Mas o sr. Trichet revelou que não existe unanimidade no BCE sobre a necessidade de comprar dívida italiana e espanhola. Os corretores ficaram com as orelhas ardendo com as palavras do chefe da Comissão Europeia, José Manuel Barroso, ditas em 21 de julho, quando ele se disse “profundamente preocupado” com as economias espanhola e italiana. Ele colocou parte da culpa no que chamou de “comunicação indisciplinada, complexidade e incompletude” do pacote de resgate da Grécia.
Em resumo, os mercados estão nervosos e esperando pelos pingos nos is do resgate grego. “Um mês atrás viamos o fim no horizonte, mas agora poderemos ter mais quatro ou cinco anos a percorrer. O que vimos é uma mudança psicológica. A diferença é que no primeiro aperto de crédito vimos um movimento coordenado em busca do resgate. Mas agora temos visto tentativas parciais de solução do problema”, disse David Bloom, chefe de estratégia do HSBC.
Ação lenta e disputas políticas no coração da eurozona parecem ser um grande problema para os mercados: “Com a crise da Lehmann, tinhamos Hank Paulson e alguns líderes-chave que podiam juntar as pessoas e rapidamente lidar com as coisas. Na Europa não se pode fazer o mesmo. Há fraqueza institucional”, disse Dan Morris, estrategista de mercado do JP Morgan.
Tudo isso acontece em meio a preocupações com os sistemas bancários da União Europeia e do Reino Unico; tendo enfrentado as dificuldades de crédito e tendo sido resgatados pelos contribuintes, os bancos agora enfrentam o risco de ver o que acreditavam ser seus investimentos dourados — dívidas de governos — valer muito menos que originalmente imaginavam. E é aqui que está o risco para o Reino Unido.
Os bancos britânicos controlam quantidades massivas de dívida da eurozona — na semana passada o RBS assumiu a perda de 733 milhões de libras [equivalentes a 1,9 bilhão de reais] em dívidas do governo grego, mas isso é pouco. Algumas estimativas colocam a exposição de bancos britânicos a dívidas de governos da eurozona em 200 bilhões de libras [equivalentes a 520 bilhões de reais]. Ainda assim, apesar deste risco, o Reino Unido ainda é visto como um paraíso, com o governo capaz de emprestar aos menores juros dos últimos 50 anos.

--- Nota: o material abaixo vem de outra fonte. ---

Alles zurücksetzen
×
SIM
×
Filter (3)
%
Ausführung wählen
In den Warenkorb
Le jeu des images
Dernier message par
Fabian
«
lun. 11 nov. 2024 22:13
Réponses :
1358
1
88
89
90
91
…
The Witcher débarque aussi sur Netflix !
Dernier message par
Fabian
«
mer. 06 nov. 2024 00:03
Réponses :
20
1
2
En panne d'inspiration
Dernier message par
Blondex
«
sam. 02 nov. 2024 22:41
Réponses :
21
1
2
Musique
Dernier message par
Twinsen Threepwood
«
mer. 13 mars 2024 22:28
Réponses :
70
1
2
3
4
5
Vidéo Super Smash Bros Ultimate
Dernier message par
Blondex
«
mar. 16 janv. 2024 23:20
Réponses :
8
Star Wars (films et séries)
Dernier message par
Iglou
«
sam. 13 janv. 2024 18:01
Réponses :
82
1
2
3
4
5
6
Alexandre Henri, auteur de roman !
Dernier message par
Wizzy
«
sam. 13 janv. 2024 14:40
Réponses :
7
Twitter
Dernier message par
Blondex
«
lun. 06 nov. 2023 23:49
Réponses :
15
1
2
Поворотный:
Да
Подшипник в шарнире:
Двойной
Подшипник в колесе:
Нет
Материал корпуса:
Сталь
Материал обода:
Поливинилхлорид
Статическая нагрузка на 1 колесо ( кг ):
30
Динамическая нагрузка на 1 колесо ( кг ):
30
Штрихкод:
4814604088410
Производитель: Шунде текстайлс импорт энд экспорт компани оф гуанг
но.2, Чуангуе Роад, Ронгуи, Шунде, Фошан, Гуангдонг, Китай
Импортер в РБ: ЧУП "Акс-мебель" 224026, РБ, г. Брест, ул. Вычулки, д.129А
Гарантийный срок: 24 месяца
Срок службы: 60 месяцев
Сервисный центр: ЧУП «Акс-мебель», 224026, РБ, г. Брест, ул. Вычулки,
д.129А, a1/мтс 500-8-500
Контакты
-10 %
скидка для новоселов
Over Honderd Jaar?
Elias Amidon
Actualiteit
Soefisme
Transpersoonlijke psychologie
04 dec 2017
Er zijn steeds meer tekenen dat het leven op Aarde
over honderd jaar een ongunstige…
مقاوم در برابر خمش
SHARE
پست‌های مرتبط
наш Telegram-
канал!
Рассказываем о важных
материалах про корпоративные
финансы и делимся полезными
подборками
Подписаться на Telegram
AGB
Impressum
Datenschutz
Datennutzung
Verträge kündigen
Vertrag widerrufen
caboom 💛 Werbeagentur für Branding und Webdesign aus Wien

Mas existe outra tempestade em potencial para os investidores. Os números econômicos dos Estados Unidos não são bons e com isso vem o medo de uma recessão dupla. Mesmo os mercados emergentes não estão a salvo: “Temos vários contágios ao mesmo tempo em andamento na economia mundial e isso atinge as economias em desenvolvimento, porque os maiores mercados são os dos Estados Unidos e da Europa”, disse Phil Poole, chefe de estratégia de investimento global do HSBC.
Karl Marx, que sem dúvida teria exultado com o banho de sangue nos mercados, uma vez disse: “A História se repete, primeiro como tragédia, depois como farsa”. A semana passada certamente parecia a repetição da História, com mais que um toque de farsa.
Additional reporting by Laura Chesters.
*Quando os jornais escrevem dinheiro “perdido” na bolsa, isso significa que os papéis se desvalorizaram.